Reproduce the lines below exactly. Skip images.

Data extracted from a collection
★ ★ ★ ★ ★

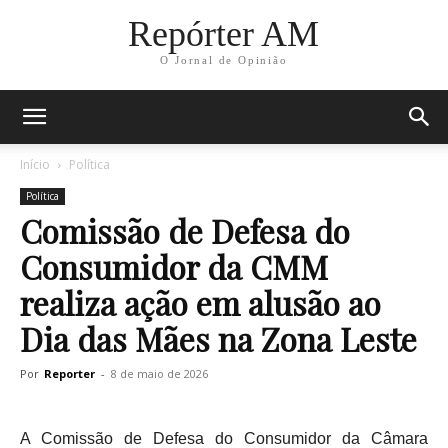
Repórter AM
O Jornal de Opinião
Início
Política
Política
Comissão de Defesa do
Consumidor da CMM
realiza ação em alusão ao
Dia das Mães na Zona Leste
Por
Reporter
-
8 de maio de 2026
A Comissão de Defesa do Consumidor da Câmara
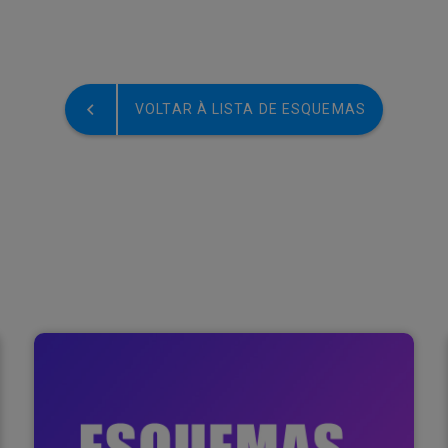
VOLTAR À LISTA DE ESQUEMAS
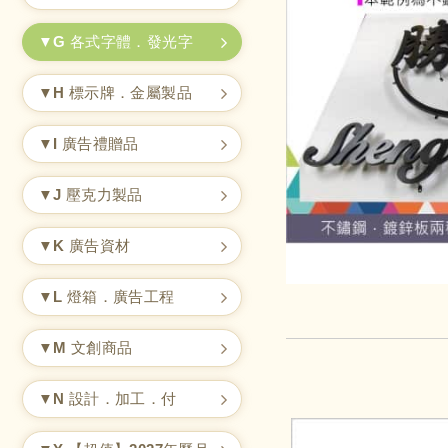
▼G 各式字體．發光字
▼H 標示牌．金屬製品
▼I 廣告禮贈品
▼J 壓克力製品
▼K 廣告資材
▼L 燈箱．廣告工程
▼M 文創商品
▼N 設計．加工．付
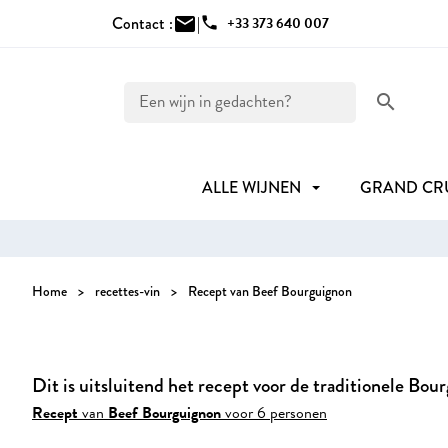
Contact :
mail
|
phone
+33 373 640 007
search
ALLE WIJNEN
GRAND C
Home
recettes-vin
Recept van Beef Bourguignon
Dit is uitsluitend het recept voor de traditionele Bo
Recept
van
Beef Bourguignon
voor 6 personen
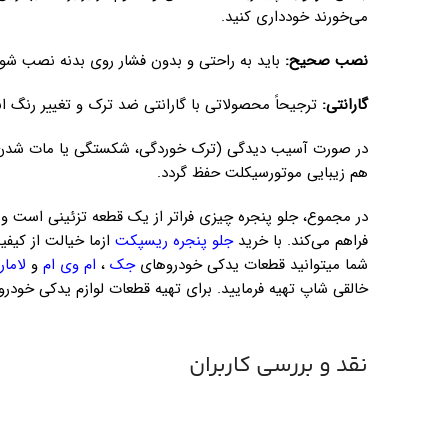
می‌خورند خودداری کنید.
نصب صحیح:
باید به راحتی و بدون فشار روی بدنه نصب شود.
گارانتی:
ترجیحاً محصولاتی با گارانتی ضد ترک و تغییر رنگ ان
در صورت آسیب دیدگی (ترک خوردگی، شکستگی یا مات شدن) 
هم زیبایی موتورسیکلت حفظ گردد.
در مجموع، جلو پنجره چیزی فراتر از یک قطعه تزئینی است و ت
فراهم می‌کند. با خرید
جلو پنجره ریسپکت
ازما خیالت از کیف
شما میتوانید قطعات یدکی خودروهای
جک
،
ام وی ام
و
لامار
خالقی شاپ تهیه فرمایید. برای تهیه قطعات لوازم یدکی خودر
نقد و بررسی کاربران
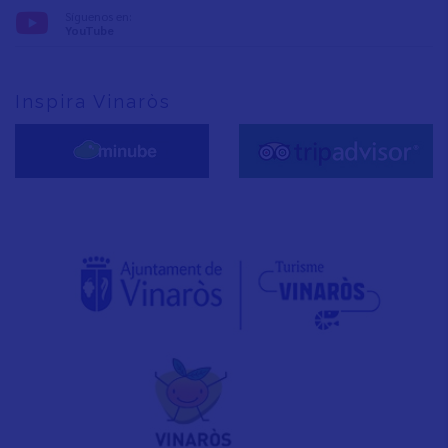
Síguenos en:
YouTube
Inspira Vinaròs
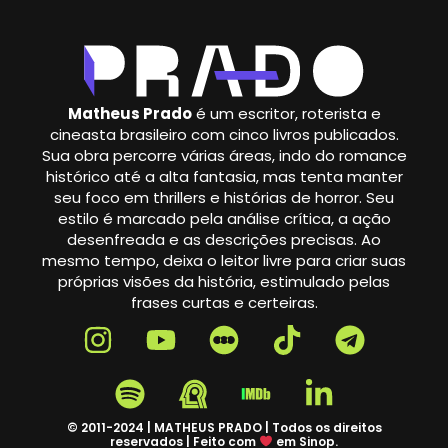
Matheus Prado
é um escritor, roterista e
cineasta brasileiro com cinco livros publicados.
Sua obra percorre várias áreas, indo do romance
histórico até a alta fantasia, mas tenta manter
seu foco em thrillers e histórias de horror. Seu
estilo é marcado pela análise crítica, a ação
desenfreada e as descrições precisas. Ao
mesmo tempo, deixa o leitor livre para criar suas
próprias visões da história, estimulado pelas
frases curtas e certeiras.
© 2011-2024 | MATHEUS PRADO | Todos os direitos
reservados | Feito com
em Sinop.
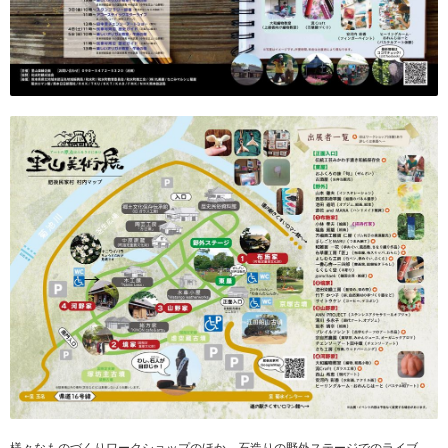
様々なものづくりワークショップのほか、石造りの野外ステージでのライブ、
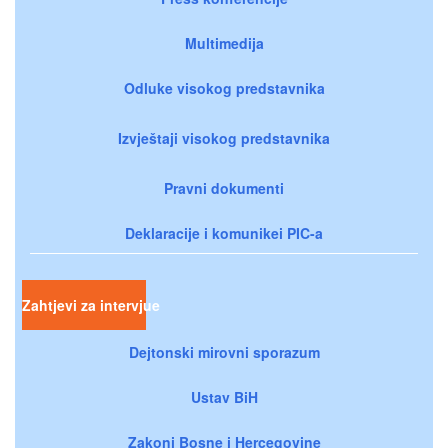
Multimedija
Odluke visokog predstavnika
Izvještaji visokog predstavnika
Pravni dokumenti
Deklaracije i komunikei PIC-a
Zahtjevi za intervjue
Dejtonski mirovni sporazum
Ustav BiH
Zakoni Bosne i Hercegovine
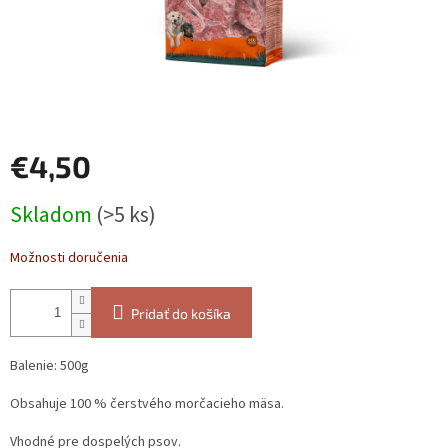
€4,50
Jednotková
Skladom
(>5 ks)
cena:
Možnosti doručenia
Pridať do košíka
Balenie: 500g
Obsahuje 100 % čerstvého morčacieho mäsa.
Vhodné pre dospelých psov.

★ ★ ★ ★ ★

- _Expected answer_
Repórter AM
O Jornal de Opinião
Início
Política
Política
Comissão de Defesa do
Consumidor da CMM
realiza ação em alusão ao
Dia das Mães na Zona Leste
Por
Reporter
-
8 de maio de 2026
A Comissão de Defesa do Consumidor da Câmara
VOLTAR À LISTA DE ESQUEMAS
▼G 各式字體．發光字
▼H 標示牌．金屬製品
▼I 廣告禮贈品
▼J 壓克力製品
▼K 廣告資材
▼L 燈箱．廣告工程
▼M 文創商品
▼N 設計．加工．付
Contact :
mail
|
phone
+33 373 640 007
search
ALLE WIJNEN
GRAND C
Home
recettes-vin
Recept van Beef Bourguignon
Dit is uitsluitend het recept voor de traditionele Bo
Recept
van
Beef Bourguignon
voor 6 personen
می‌خورند خودداری کنید.
نصب صحیح:
باید به راحتی و بدون فشار روی بدنه نصب شود.
گارانتی:
ترجیحاً محصولاتی با گارانتی ضد ترک و تغییر رنگ ان
در صورت آسیب دیدگی (ترک خوردگی، شکستگی یا مات شدن) 
هم زیبایی موتورسیکلت حفظ گردد.
در مجموع، جلو پنجره چیزی فراتر از یک قطعه تزئینی است و ت
فراهم می‌کند. با خرید
جلو پنجره ریسپکت
ازما خیالت از کیف
شما میتوانید قطعات یدکی خودروهای
جک
،
ام وی ام
و
لامار
خالقی شاپ تهیه فرمایید. برای تهیه قطعات لوازم یدکی خودر
نقد و بررسی کاربران
Síguenos en:
YouTube
Inspira Vinaròs
Matheus Prado
é um escritor, roterista e
cineasta brasileiro com cinco livros publicados.
Sua obra percorre várias áreas, indo do romance
histórico até a alta fantasia, mas tenta manter
seu foco em thrillers e histórias de horror. Seu
estilo é marcado pela análise crítica, a ação
desenfreada e as descrições precisas. Ao
mesmo tempo, deixa o leitor livre para criar suas
próprias visões da história, estimulado pelas
frases curtas e certeiras.
© 2011-2024 | MATHEUS PRADO | Todos os direitos
reservados | Feito com
em Sinop.
様々なものづくりワークショップのほか、石造りの野外ステージでのライブ、
Multimedija
Odluke visokog predstavnika
Izvještaji visokog predstavnika
Pravni dokumenti
Deklaracije i komunikei PIC-a
Zahtjevi za intervjue
Dejtonski mirovni sporazum
Ustav BiH
Zakoni Bosne i Hercegovine
€4,50
Jednotková
Skladom
(>5 ks)
cena:
Možnosti doručenia
Pridať do košíka
Balenie: 500g
Obsahuje 100 % čerstvého morčacieho mäsa.
Vhodné pre dospelých psov.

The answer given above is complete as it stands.